Parsing - If an individual has no reads, produce error message and continue instead of dying. #31

Closed gregpinero closed 12 years ago

gregpinero commented 12 years ago

If an individual has no reads, produce error message and continue instead of dying.

Original Email:

When parse_and_map hits a file that has no reads, it freaks. See error code below. In this run, I had three parsed individuals with no reads, and all three crashed. This causes an Eqw and perhaps other downstream havoc. We should check each file for reads and let it exit gracefully if no reads are present in the file.

total_reads 90423405[login - sternd@e02u21]~/KellyDavid>cat msgRun2.7901.e5681973.24 hostname: Undefined variable. Unknown option: recrate parse_and_map.py: ERROR: Caught exception Traceback (most recent call last): File "/misc/local/msg/cmdline/cmdline.py", line 162, in run exit_code = self.main(*main_args) File "msg/parse_and_map.py", line 136, in main self.map() File "msg/parse_and_map.py", line 351, in map file_par2_log, misc_indiv_log) File "msg/parse_and_map.py", line 297, in _map_w_stampy shell=True, stdout=misc_indiv_log, stderr=misc_indiv_log) File "/usr/local/msg/lib/python2.6/subprocess.py", line 488, in check_call raise CalledProcessError(retcode, cmd) CalledProcessError: Command '['samtools view -btSh -o ./Sample_KML.fastq.gz.trim.fastq_sam_files/aln_indivSAN_1482_GAGCAC_par1.sam.bam ./Sample_KML.fastq.gz.trim.fastq_sam_files/aln_indivSAN_1482_GAGCAC_par1.sam']' returned non-zero exit status 1 Error in python msg/parse_and_map.py -i Sample_KML.fastq.gz.trim.fastq -b BC3_DLS_BCbarcode.csv.24 --parent1 parent1_ref.fa --parent2 parent2_ref.fa --map-only --re_cutter --linker_system --bwa_alg aln --bwa_threads 8 --use_stampy 1 --stampy_premap_w_bwa 1 --indiv_stampy_substitution_rate 0.01 --indiv_mapq_filter 20: 256 at msg/msg.pl line 13.
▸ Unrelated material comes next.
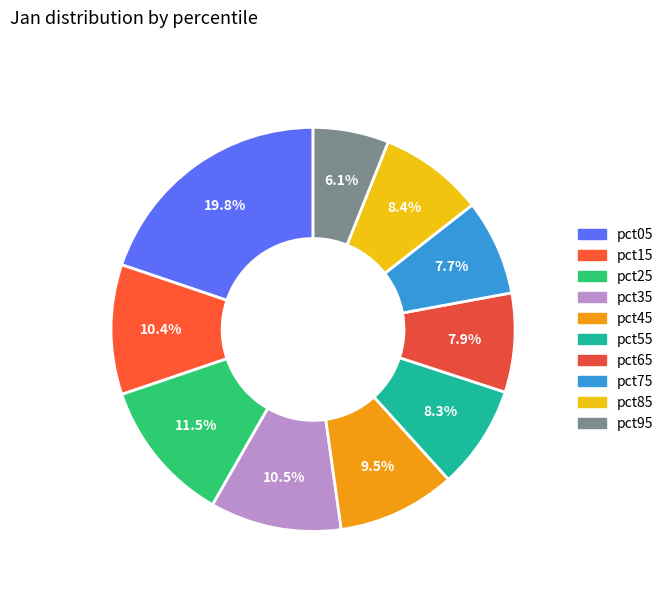

Which slice is the smallest?

pct95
gregpinero commented 12 years ago

This may be ok.

Relevant email:

Strangely, the Eqw jobs that I thought were due to no reads restarted automatically. Turns out these were not the 0 read jobs and those do not appear to have caused problems. Also, some of the 0 read jobs were negative controls, which worked very well. The files with 0 reads produce sam files with no matches and no hmm_data folders. Which is all OK. So, as far as I can tell, we do not have a bug related to individuals with 0 reads. Let's scratch this issue.